Rebuttal 2 • This perspective places the burden of accommodating others on the DHH child, who must ‘work hard’ to develop speech so that others will understand them, and it accuses the DHH child of being ‘too lazy’ to do this extra work if an ‘easier’ (more accessible) language is at hand.
• Signing adult cochlear implant users describe “exhaustion” after prolonged use of their CI and the relief of taking it off at the end of the day. Their experiences are substantiated by neurocognitive research (White, 2019). Providing DHH children with readily accessible language input facilitates development while reducing the risk of listening and cognitive fatigue experienced by many DHH children and adults who use CIs (Spellun & Kushalnagar, 2018; Werfel & Hendricks, 2016).

Misconception 3: “Learning sign language later is always an option but learning it early destroys possibilities…it only works if children have early exposure to spoken language.” (Madell, 2017)

Rebuttal 3 • There is no evidence that early signing blocks concurrent or subsequent development of spoken language.
• The claim that signing should only be used in conjunction with and subsequent to a spoken language reflects audist assumptions that sign languages are fundamentally inferior to spoken languages.
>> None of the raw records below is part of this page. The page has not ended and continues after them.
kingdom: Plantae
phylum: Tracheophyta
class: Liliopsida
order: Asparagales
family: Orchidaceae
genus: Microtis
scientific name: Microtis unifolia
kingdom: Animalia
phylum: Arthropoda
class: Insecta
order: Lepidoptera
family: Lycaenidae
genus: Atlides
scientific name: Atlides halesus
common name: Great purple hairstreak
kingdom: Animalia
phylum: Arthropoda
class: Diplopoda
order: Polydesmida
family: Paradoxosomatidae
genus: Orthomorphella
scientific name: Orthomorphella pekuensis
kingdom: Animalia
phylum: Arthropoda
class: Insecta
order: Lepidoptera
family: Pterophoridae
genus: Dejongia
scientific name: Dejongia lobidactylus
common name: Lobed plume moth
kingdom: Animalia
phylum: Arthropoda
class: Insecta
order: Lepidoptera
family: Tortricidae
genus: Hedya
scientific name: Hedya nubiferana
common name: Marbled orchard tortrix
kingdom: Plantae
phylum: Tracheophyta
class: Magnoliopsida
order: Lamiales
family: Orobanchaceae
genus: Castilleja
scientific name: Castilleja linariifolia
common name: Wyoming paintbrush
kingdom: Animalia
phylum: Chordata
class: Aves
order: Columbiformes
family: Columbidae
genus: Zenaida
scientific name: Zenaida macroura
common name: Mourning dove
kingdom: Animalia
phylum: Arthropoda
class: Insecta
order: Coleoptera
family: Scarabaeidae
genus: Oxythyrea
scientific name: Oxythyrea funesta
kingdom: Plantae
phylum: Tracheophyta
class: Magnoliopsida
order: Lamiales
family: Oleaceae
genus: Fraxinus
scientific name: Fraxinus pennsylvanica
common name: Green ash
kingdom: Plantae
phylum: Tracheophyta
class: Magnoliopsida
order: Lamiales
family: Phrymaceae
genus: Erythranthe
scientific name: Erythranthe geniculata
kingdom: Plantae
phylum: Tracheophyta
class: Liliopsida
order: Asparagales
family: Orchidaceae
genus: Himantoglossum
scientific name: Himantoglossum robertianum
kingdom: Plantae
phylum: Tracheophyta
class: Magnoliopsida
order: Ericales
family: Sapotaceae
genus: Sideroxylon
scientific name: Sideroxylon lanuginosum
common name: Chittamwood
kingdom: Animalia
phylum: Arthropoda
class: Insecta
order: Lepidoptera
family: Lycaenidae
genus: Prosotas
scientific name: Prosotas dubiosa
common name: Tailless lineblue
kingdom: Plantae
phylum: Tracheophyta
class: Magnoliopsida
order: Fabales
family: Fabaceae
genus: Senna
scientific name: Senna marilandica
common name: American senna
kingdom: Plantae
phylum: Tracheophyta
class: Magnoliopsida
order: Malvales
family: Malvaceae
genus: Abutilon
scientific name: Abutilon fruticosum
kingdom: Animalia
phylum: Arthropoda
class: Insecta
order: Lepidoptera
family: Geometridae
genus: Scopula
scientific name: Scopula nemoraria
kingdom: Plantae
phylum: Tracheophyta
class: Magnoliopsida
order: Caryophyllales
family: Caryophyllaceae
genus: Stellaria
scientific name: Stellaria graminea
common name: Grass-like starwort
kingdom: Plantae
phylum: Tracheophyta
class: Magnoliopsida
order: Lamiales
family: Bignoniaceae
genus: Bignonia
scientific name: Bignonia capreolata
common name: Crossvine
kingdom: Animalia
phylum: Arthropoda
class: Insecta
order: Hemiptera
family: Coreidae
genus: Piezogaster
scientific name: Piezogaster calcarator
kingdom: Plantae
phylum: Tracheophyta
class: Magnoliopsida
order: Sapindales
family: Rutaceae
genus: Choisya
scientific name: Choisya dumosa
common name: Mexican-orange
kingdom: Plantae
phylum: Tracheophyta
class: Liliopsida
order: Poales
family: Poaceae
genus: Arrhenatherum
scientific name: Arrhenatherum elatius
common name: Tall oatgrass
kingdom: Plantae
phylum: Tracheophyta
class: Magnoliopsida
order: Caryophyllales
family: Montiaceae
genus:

In fact, sign languages are linguistically complex human languages, fully adequate for serving as a first and primary language.

Misconception 4: “[T]he majority of hearing parents typically lack proficiency in American Sign Language (ASL), and, therefore, cannot provide a language-rich environment in both ASL and spoken English.” (Geers et al., 2017)

Rebuttal 4 • Many hearing parents do learn enough sign for effective communication, and the benefits for their DHH children are worth the effort.
• Parents need not be the sole sign models for their child if they seek out support from a signing community, no matter how small. Deaf adults can provide fluent sign language input to support linguistic development for the whole family, and serve as important social and cultural links to the Deaf community (Crace et al., 2020; Gale et al., 2019).